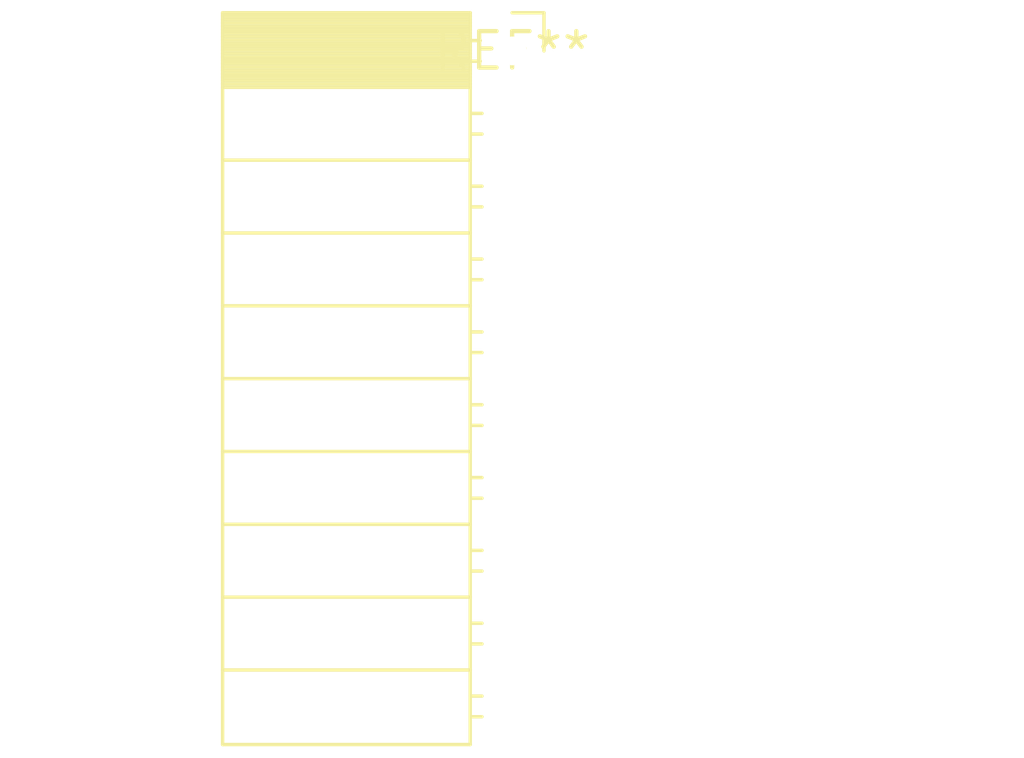
<source format=kicad_pcb>
(kicad_pcb (version 20240108) (generator pcbnew)

  (general
    (thickness 1.6)
  )

  (paper "A4")
  (layers
    (0 "F.Cu" signal)
    (31 "B.Cu" signal)
    (32 "B.Adhes" user "B.Adhesive")
    (33 "F.Adhes" user "F.Adhesive")
    (34 "B.Paste" user)
    (35 "F.Paste" user)
    (36 "B.SilkS" user "B.Silkscreen")
    (37 "F.SilkS" user "F.Silkscreen")
    (38 "B.Mask" user)
    (39 "F.Mask" user)
    (40 "Dwgs.User" user "User.Drawings")
    (41 "Cmts.User" user "User.Comments")
    (42 "Eco1.User" user "User.Eco1")
    (43 "Eco2.User" user "User.Eco2")
    (44 "Edge.Cuts" user)
    (45 "Margin" user)
    (46 "B.CrtYd" user "B.Courtyard")
    (47 "F.CrtYd" user "F.Courtyard")
    (48 "B.Fab" user)
    (49 "F.Fab" user)
    (50 "User.1" user)
    (51 "User.2" user)
    (52 "User.3" user)
    (53 "User.4" user)
    (54 "User.5" user)
    (55 "User.6" user)
    (56 "User.7" user)
    (57 "User.8" user)
    (58 "User.9" user)
  )

  (setup
    (pad_to_mask_clearance 0)
    (pcbplotparams
      (layerselection 0x00010fc_ffffffff)
      (plot_on_all_layers_selection 0x0000000_00000000)
      (disableapertmacros false)
      (usegerberextensions false)
      (usegerberattributes false)
      (usegerberadvancedattributes false)
      (creategerberjobfile false)
      (dashed_line_dash_ratio 12.000000)
      (dashed_line_gap_ratio 3.000000)
      (svgprecision 4)
      (plotframeref false)
      (viasonmask false)
      (mode 1)
      (useauxorigin false)
      (hpglpennumber 1)
      (hpglpenspeed 20)
      (hpglpendiameter 15.000000)
      (dxfpolygonmode false)
      (dxfimperialunits false)
      (dxfusepcbnewfont false)
      (psnegative false)
      (psa4output false)
      (plotreference false)
      (plotvalue false)
      (plotinvisibletext false)
      (sketchpadsonfab false)
      (subtractmaskfromsilk false)
      (outputformat 1)
      (mirror false)
      (drillshape 1)
      (scaleselection 1)
      (outputdirectory "")
    )
  )

  (net 0 "")

  (footprint "PinSocket_1x10_P2.54mm_Horizontal" (layer "F.Cu") (at 0 0))

)

</source>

- EXERCISE AIM -
Restate word for word every line from the one containing "(plotinvisibletext false)" through the final line of the listing. Both end lines belong in the answer.

- TASK OUTPUT -
      (plotinvisibletext false)
      (sketchpadsonfab false)
      (subtractmaskfromsilk false)
      (outputformat 1)
      (mirror false)
      (drillshape 1)
      (scaleselection 1)
      (outputdirectory "")
    )
  )

  (net 0 "")

  (footprint "PinSocket_1x10_P2.54mm_Horizontal" (layer "F.Cu") (at 0 0))

)

</source>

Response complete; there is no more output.